→ **Work order**: The answer is the exact run of lines in the listing below from the line containing "hardcover book: present" up to and including the line containing "legume: none [465,400,531,463]", with pictures removed.

[Opening Extracted entries section]

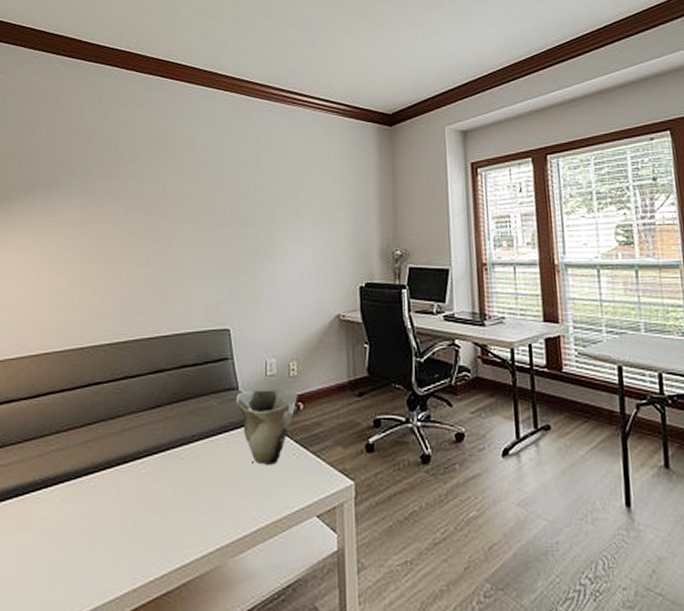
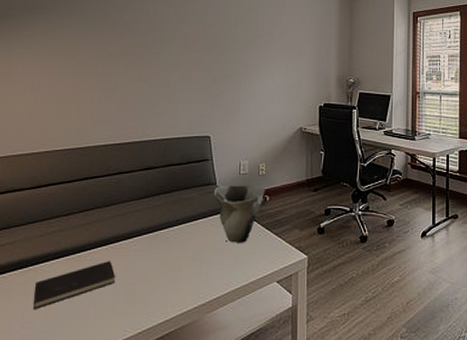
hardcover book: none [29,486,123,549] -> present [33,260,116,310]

[Closing Extracted entries section]
[Opening Extracted entries section]

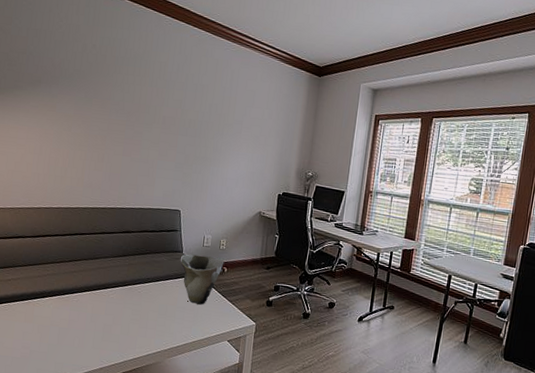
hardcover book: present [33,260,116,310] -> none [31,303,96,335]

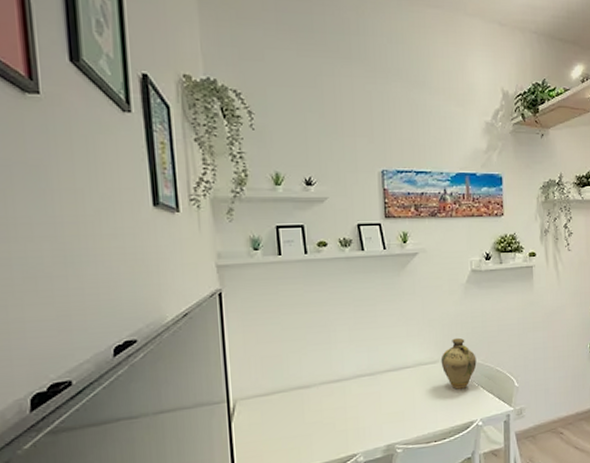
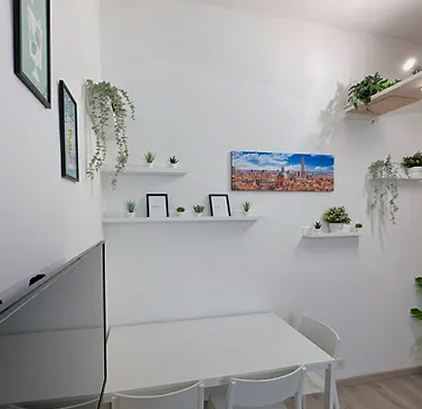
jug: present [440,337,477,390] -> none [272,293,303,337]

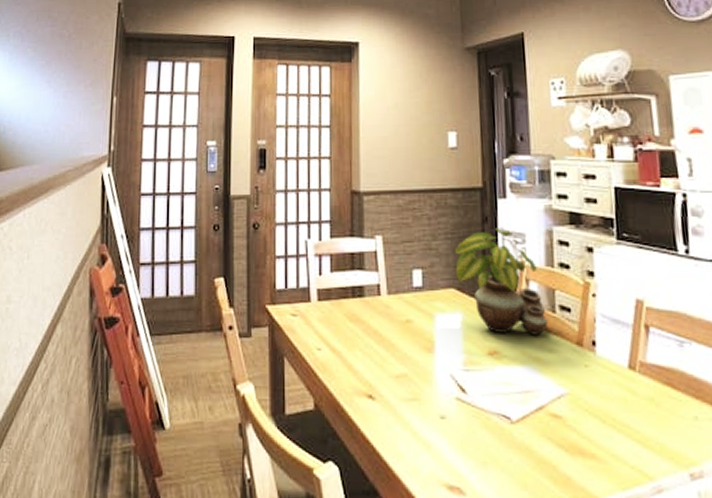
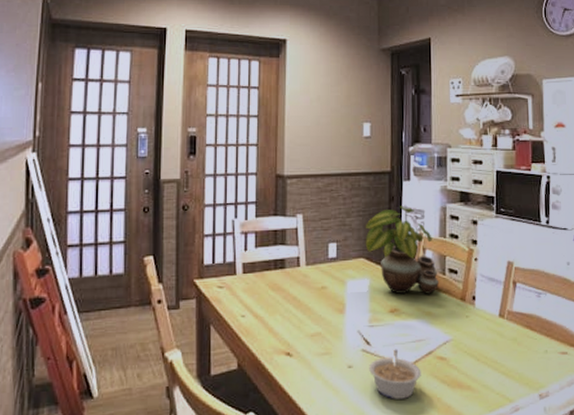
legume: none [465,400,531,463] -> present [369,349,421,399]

[Closing Extracted entries section]
[Opening Extracted entries section]

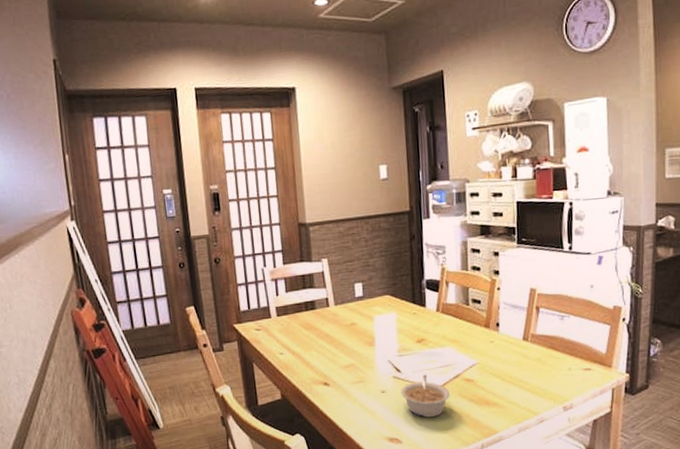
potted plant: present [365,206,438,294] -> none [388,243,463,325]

[Closing Extracted entries section]

→ **Solution to this exercise**:
hardcover book: present [33,260,116,310] -> none [31,303,96,335]

jug: present [440,337,477,390] -> none [272,293,303,337]

legume: none [465,400,531,463] -> present [369,349,421,399]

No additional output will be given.